*** RECORD EXTRACTS ***

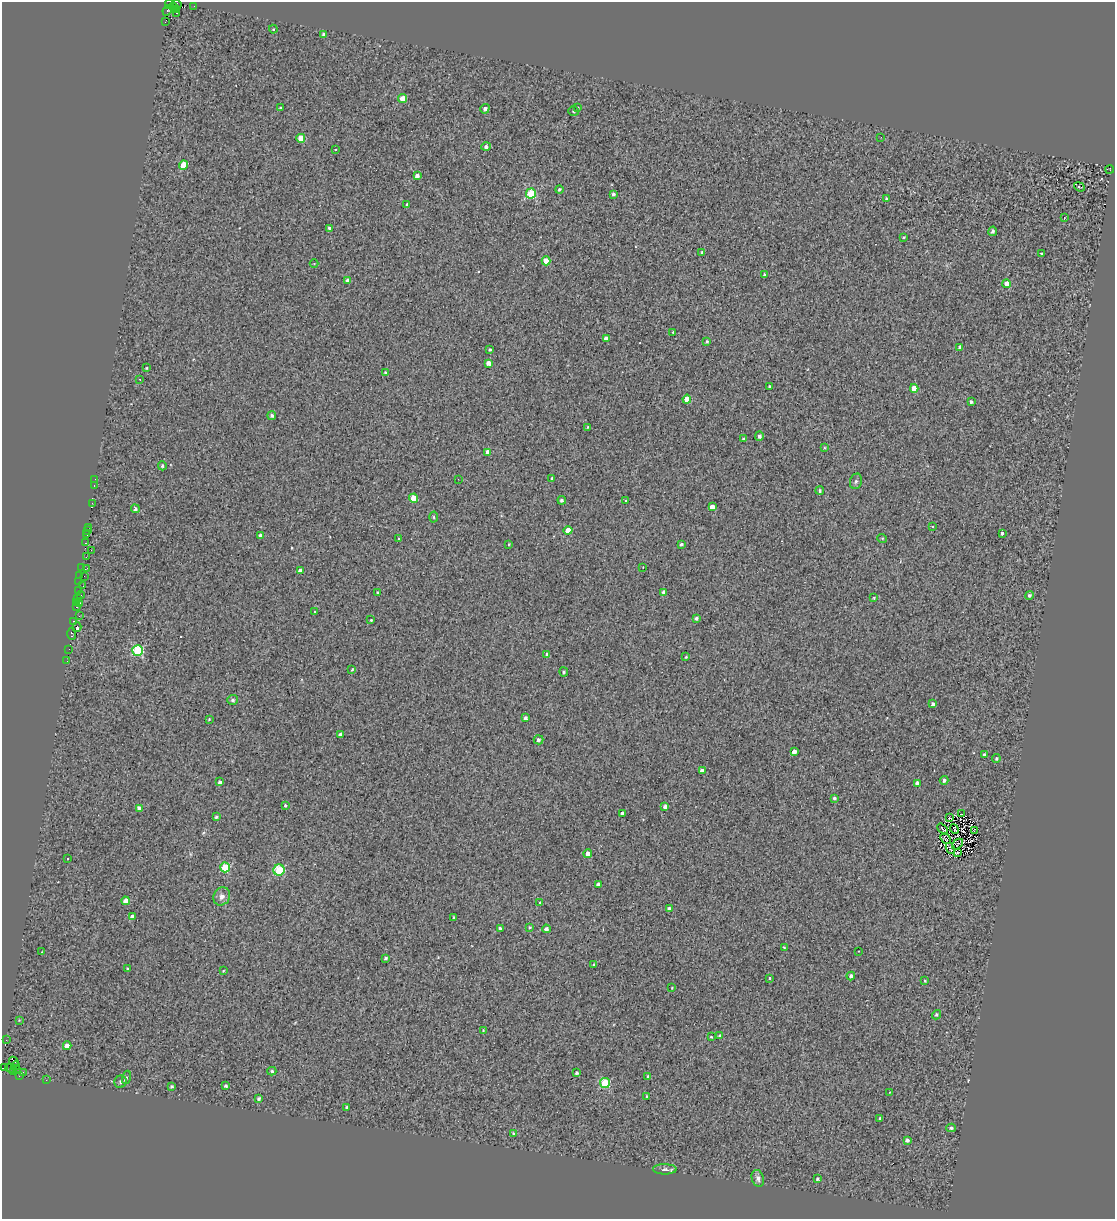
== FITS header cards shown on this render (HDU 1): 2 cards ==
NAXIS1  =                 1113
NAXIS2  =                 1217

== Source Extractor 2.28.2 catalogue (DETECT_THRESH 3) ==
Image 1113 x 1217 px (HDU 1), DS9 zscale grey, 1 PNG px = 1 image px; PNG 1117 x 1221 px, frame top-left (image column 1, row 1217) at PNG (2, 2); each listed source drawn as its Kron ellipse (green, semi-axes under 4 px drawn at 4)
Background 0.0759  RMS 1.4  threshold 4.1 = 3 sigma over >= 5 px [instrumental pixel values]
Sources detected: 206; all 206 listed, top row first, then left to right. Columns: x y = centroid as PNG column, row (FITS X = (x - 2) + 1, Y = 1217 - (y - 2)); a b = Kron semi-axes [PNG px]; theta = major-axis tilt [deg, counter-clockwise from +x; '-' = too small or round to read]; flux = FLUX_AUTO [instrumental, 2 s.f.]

***

▶ **PROBLEM STATEMENT**
Transcribe the data above exactly, line by line, leaving out the pictures.

▶ **FULL SOLUTION**
== FITS header cards shown on this render (HDU 1): 2 cards ==
NAXIS1  =                 1113
NAXIS2  =                 1217

== Source Extractor 2.28.2 catalogue (DETECT_THRESH 3) ==
Image 1113 x 1217 px (HDU 1), DS9 zscale grey, 1 PNG px = 1 image px; PNG 1117 x 1221 px, frame top-left (image column 1, row 1217) at PNG (2, 2); each listed source drawn as its Kron ellipse (green, semi-axes under 4 px drawn at 4)
Background 0.0759  RMS 1.4  threshold 4.1 = 3 sigma over >= 5 px [instrumental pixel values]
Sources detected: 206; all 206 listed, top row first, then left to right. Columns: x y = centroid as PNG column, row (FITS X = (x - 2) + 1, Y = 1217 - (y - 2)); a b = Kron semi-axes [PNG px]; theta = major-axis tilt [deg, counter-clockwise from +x; '-' = too small or round to read]; flux = FLUX_AUTO [instrumental, 2 s.f.]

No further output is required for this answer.